YOUR GOAL ::
Report every line from the following entries that contains the string "should".

WORKING DATA ::
■ ■ ■ ■
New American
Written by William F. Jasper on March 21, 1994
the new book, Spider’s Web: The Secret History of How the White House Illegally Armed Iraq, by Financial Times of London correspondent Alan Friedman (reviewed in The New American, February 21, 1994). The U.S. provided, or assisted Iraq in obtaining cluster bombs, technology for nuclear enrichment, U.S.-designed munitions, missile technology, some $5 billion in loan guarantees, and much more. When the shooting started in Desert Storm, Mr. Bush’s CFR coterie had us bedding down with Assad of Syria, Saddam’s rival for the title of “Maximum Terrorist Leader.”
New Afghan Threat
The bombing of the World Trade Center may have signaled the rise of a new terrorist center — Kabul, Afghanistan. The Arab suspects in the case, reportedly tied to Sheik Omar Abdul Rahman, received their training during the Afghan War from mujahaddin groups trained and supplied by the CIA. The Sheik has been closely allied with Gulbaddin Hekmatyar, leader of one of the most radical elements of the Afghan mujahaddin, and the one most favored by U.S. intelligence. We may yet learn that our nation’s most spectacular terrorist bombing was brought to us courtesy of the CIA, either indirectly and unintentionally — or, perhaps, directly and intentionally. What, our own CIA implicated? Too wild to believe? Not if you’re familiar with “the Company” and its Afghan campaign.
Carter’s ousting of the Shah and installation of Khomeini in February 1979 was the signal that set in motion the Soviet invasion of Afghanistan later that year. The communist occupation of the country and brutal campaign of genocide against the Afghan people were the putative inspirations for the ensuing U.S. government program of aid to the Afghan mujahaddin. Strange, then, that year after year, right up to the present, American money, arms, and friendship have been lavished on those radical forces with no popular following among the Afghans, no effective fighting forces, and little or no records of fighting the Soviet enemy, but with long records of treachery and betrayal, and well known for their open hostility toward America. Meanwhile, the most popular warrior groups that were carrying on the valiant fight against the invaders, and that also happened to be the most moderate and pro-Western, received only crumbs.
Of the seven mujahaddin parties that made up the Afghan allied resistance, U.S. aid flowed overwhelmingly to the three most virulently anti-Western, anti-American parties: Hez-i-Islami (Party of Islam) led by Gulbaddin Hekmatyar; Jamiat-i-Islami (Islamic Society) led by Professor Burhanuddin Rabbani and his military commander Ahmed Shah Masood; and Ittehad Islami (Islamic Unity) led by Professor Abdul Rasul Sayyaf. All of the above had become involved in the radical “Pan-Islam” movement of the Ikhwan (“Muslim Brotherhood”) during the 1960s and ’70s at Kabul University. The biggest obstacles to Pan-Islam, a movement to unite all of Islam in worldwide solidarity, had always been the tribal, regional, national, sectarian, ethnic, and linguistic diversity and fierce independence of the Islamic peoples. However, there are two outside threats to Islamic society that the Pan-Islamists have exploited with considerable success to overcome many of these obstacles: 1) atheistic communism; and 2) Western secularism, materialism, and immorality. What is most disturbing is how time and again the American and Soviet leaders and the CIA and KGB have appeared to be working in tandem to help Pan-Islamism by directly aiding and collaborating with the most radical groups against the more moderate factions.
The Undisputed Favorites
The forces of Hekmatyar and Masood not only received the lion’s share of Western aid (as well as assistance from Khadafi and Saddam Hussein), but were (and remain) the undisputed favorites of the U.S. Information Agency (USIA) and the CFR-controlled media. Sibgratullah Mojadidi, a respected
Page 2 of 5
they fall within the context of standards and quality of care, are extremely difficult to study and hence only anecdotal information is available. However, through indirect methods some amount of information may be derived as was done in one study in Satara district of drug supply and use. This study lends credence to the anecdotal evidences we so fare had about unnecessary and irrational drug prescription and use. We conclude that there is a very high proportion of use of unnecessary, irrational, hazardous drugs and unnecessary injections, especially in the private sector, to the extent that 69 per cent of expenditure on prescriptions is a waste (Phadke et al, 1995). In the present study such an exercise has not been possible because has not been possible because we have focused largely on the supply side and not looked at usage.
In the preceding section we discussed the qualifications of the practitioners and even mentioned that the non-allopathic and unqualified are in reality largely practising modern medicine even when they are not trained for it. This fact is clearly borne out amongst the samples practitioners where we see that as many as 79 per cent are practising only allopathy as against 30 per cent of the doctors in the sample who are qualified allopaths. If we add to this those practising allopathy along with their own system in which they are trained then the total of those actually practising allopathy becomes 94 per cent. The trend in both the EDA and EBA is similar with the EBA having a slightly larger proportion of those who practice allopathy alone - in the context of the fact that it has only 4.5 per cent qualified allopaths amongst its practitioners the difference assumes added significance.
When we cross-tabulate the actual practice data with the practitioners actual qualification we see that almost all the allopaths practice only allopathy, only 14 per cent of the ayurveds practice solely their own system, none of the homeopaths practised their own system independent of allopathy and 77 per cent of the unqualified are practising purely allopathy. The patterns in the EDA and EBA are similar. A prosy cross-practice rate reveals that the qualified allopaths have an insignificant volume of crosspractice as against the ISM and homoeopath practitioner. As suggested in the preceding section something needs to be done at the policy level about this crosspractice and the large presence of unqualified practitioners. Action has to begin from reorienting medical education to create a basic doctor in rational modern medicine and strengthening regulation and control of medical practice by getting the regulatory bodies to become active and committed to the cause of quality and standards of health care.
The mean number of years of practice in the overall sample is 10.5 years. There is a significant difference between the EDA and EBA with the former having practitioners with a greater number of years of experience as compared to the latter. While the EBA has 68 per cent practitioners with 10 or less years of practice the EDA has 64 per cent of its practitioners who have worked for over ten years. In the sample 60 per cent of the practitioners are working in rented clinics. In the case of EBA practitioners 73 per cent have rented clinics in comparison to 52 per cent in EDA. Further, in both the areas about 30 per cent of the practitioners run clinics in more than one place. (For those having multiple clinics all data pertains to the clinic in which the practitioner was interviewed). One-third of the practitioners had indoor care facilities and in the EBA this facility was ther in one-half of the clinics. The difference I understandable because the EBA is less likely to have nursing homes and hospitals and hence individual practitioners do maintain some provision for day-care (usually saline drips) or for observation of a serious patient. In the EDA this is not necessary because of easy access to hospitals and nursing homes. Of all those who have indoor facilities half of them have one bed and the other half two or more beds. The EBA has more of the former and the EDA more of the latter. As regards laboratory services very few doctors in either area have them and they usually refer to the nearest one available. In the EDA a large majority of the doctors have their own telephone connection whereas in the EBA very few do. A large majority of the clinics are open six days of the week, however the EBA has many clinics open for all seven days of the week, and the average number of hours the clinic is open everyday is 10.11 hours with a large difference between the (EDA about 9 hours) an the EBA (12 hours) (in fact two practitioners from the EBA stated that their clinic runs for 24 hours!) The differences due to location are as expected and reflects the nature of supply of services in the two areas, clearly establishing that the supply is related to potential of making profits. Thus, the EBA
■ ■ ■ ■
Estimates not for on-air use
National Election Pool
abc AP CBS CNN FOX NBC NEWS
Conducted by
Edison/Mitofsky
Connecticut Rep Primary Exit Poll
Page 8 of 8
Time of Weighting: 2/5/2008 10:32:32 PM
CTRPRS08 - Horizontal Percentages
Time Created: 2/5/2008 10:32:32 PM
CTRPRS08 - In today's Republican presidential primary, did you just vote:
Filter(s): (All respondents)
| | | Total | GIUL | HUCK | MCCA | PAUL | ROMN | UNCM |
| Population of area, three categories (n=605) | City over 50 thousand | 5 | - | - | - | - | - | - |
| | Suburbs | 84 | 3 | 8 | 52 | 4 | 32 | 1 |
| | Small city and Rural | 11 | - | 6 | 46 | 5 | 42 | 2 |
■ ■ ■ ■
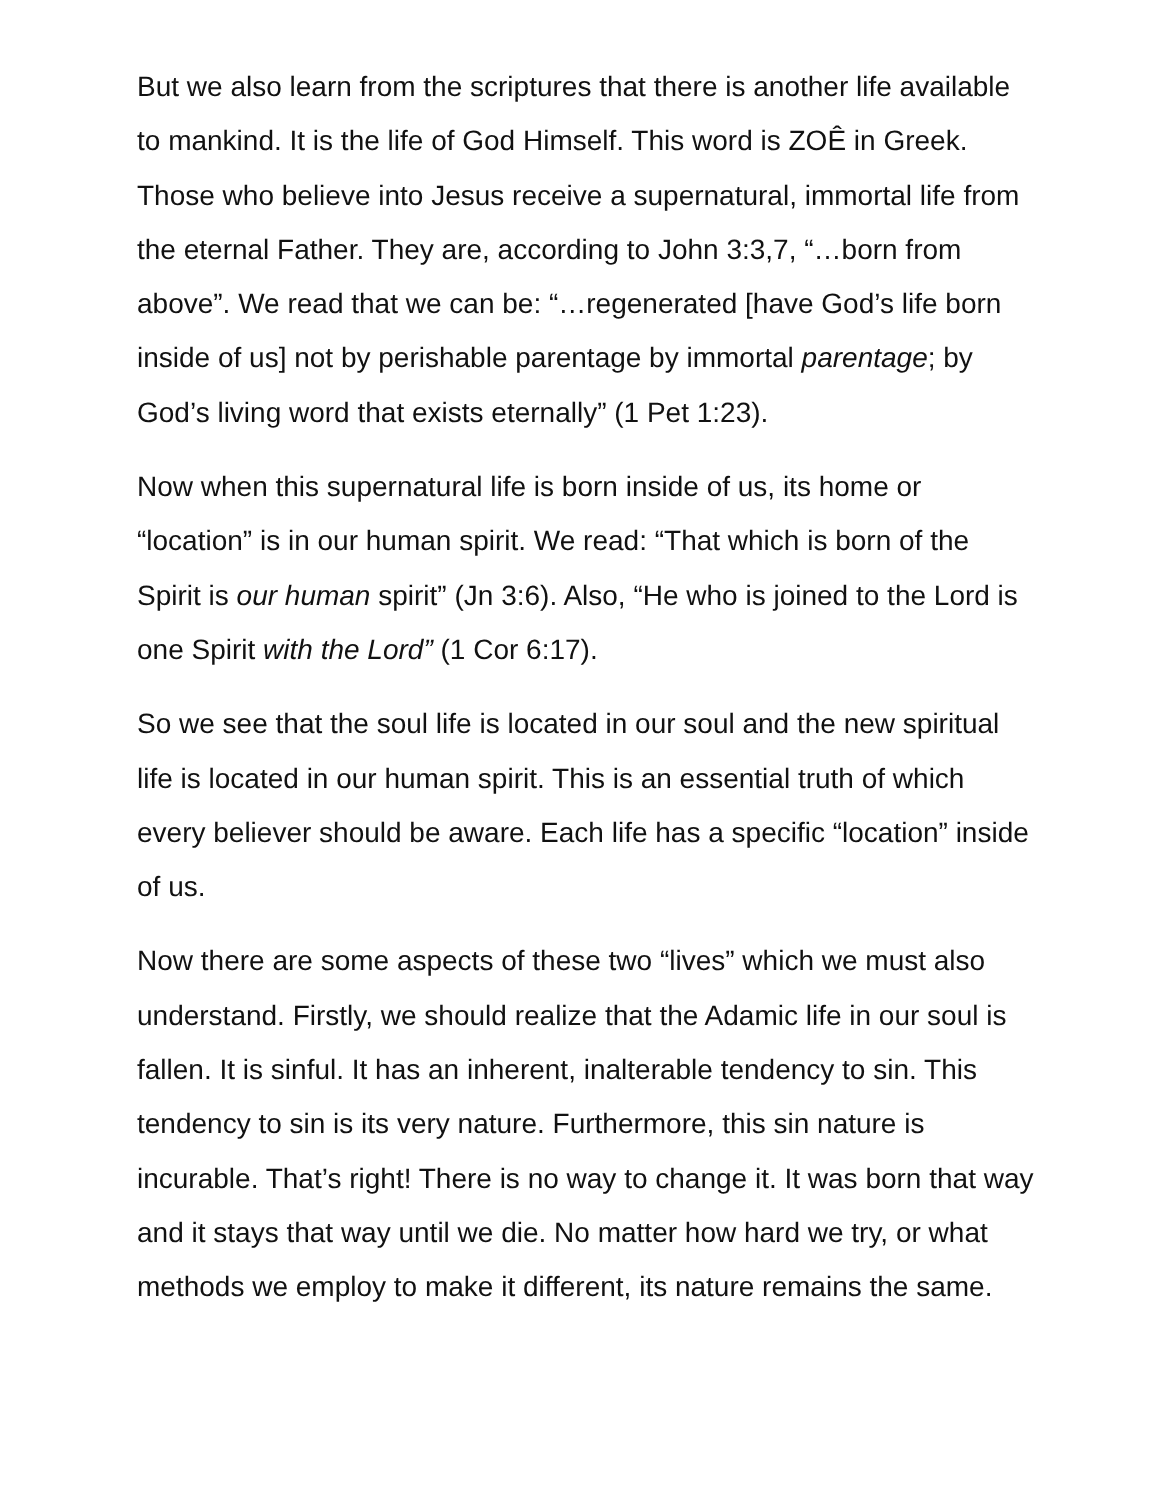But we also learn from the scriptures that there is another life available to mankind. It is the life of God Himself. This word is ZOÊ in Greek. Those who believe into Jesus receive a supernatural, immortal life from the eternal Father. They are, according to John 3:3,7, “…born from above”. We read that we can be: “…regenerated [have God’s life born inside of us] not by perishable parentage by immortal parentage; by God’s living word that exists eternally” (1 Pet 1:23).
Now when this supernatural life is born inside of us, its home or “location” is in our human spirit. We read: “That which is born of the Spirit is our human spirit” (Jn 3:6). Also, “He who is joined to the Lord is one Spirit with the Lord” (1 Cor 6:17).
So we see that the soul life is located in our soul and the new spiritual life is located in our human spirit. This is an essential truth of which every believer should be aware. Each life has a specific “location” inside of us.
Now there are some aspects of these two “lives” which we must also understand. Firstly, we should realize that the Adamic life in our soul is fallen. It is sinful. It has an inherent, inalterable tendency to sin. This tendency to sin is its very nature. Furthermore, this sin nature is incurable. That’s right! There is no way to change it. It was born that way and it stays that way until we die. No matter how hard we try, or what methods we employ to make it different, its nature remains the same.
■ ■ ■ ■
OUTPUT BELOW ::
So we see that the soul life is located in our soul and the new spiritual life is located in our human spirit. This is an essential truth of which every believer should be aware. Each life has a specific “location” inside of us.
Now there are some aspects of these two “lives” which we must also understand. Firstly, we should realize that the Adamic life in our soul is fallen. It is sinful. It has an inherent, inalterable tendency to sin. This tendency to sin is its very nature. Furthermore, this sin nature is incurable. That’s right! There is no way to change it. It was born that way and it stays that way until we die. No matter how hard we try, or what methods we employ to make it different, its nature remains the same.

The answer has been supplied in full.